Major American corporations are flexing their Washington influence to fight legislation reeling towards the president’s desk that curbs their ability to profit off Chinese slave labor.
According to the New York Times on Sunday, Nike, Coca-Cola, and Apple have deployed their teams of lobbyists to push back on a bill prohibiting product imports manufactured in China using forced labor. The bill, Uyghur Forced Labor Prevention Act, passed overwhelmingly in the House with bipartisan support 406-3, is expected to be signed by President Donald Trump or a President Biden next year if approved by the Senate.
Company lobbyists, the Times reported based on discussions with congressional staff and lobbying records, have been working Capitol Hill to weaken the legislation arguing that if passed, it could put excessive stress on supply chains.
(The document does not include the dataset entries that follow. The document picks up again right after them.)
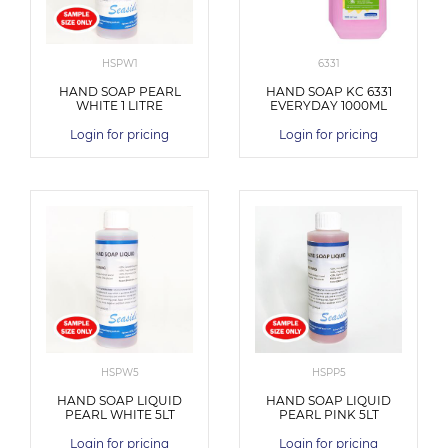
HSPW1
6331
HAND SOAP PEARL
HAND SOAP KC 6331
WHITE 1 LITRE
EVERYDAY 1000ML
Login for pricing
Login for pricing
HSPW5
HSPP5
HAND SOAP LIQUID
HAND SOAP LIQUID
PEARL WHITE 5LT
PEARL PINK 5LT
Login for pricing
Login for pricing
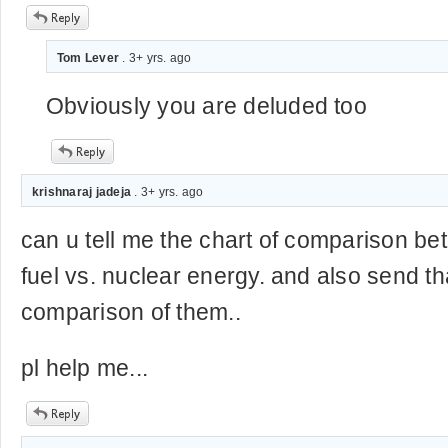
Tom Lever
. 3+ yrs. ago
Obviously you are deluded too
krishnaraj jadeja
. 3+ yrs. ago
can u tell me the chart of comparison b
fuel vs. nuclear energy. and also send th
comparison of them..
pl help me...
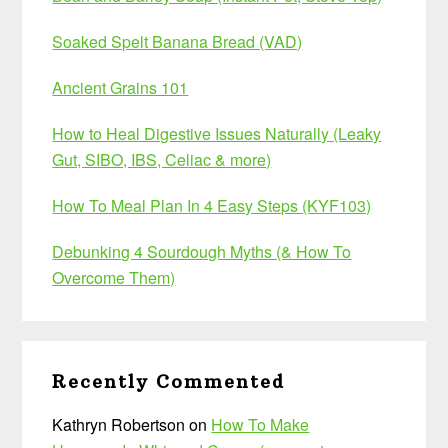
Soaked Spelt Banana Bread (VAD)
Ancient Grains 101
How to Heal Digestive Issues Naturally (Leaky
Gut, SIBO, IBS, Celiac & more)
How To Meal Plan In 4 Easy Steps (KYF103)
Debunking 4 Sourdough Myths (& How To
Overcome Them)
Recently Commented
Kathryn Robertson
on
How To Make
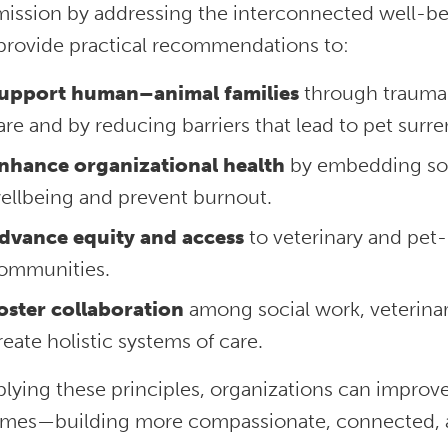
 mission by addressing the interconnected well-be
provide practical recommendations to:
upport human–animal families
through trauma-
are and by reducing barriers that lead to pet surre
nhance organizational health
by embedding soci
ellbeing and prevent burnout.
dvance equity and access
to veterinary and pet-
ommunities.
oster collaboration
among social work, veterina
reate holistic systems of care.
plying these principles, organizations can impro
mes—building more compassionate, connected, a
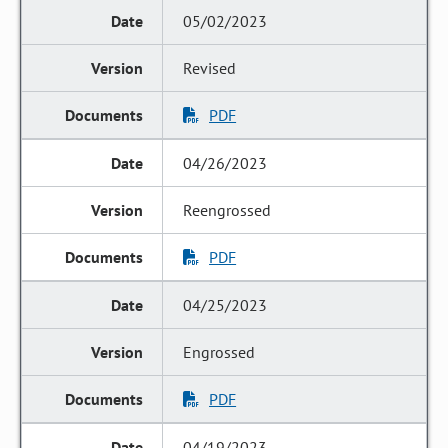
05/02/2023
Revised
PDF
04/26/2023
Reengrossed
PDF
04/25/2023
Engrossed
PDF
04/19/2023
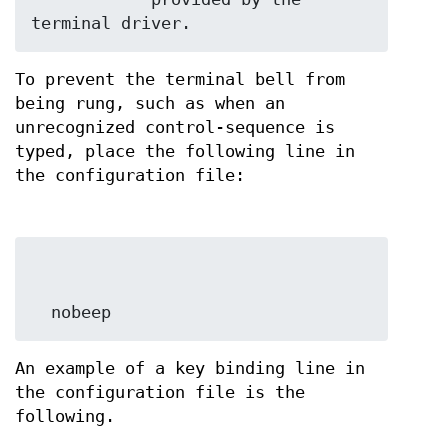
terminal driver.
To prevent the terminal bell from
being rung, such as when an
unrecognized control-sequence is
typed, place the following line in
the configuration file:
  nobeep
An example of a key binding line in
the configuration file is the
following.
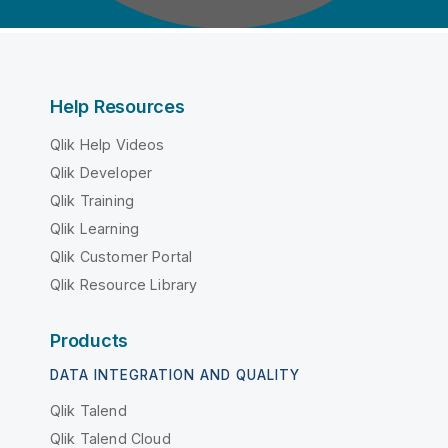
Help Resources
Qlik Help Videos
Qlik Developer
Qlik Training
Qlik Learning
Qlik Customer Portal
Qlik Resource Library
Products
DATA INTEGRATION AND QUALITY
Qlik Talend
Qlik Talend Cloud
Targeted provisions include mandates to prove at customs products were made without forced labor and public disclosure requirements documenting ties to Xinjiang, where millions of Uyghur Muslims have been subject to religious persecution, including slavery.
“China’s detainment of Uyghur Muslims and their use of forced labor is an absolute travesty,” Colorado Republican Congressman Ken Buck told The Federalist. “No American company should be lobbying against a bill to end slave labor or relying on slave labor to make their products, no less.”
Buck, who introduced a similar bill in July requiring CEOs to certify their supply chains remained free of slave labor had previously elicited promises from the nation’s tech giants, including Apple CEO Tim Cook, that they would refrain from harnessing forced labor to make their products.
Several months later, the Washington Post reported Apple’s lobbying against the Uyghur Forced Labor Prevention Act which would prohibit just that.
Tim Cook told me, under oath, that he would support ending slave labor in China.
So why is @Apple now lobbying against ending slave labor?
— Congressman Ken Buck (@RepKenBuck) November 23, 2020
According to the Times, Apple, a company with deep ties to the communist regime has also lobbied for changes to the Uyghur Forced Labor Disclosure Act of 2020, introduced by Virginia Democratic Rep. Jennifer Wexton which also passed the House in September.
Each company has maintained that their products are free from Chinese slave labor. Nike and Apple in particular, have refuted a March report from the Australian Strategic Policy Institute naming each among 82 corporations potentially benefiting either directly or indirectly from forced labor in programs in Xinjiang.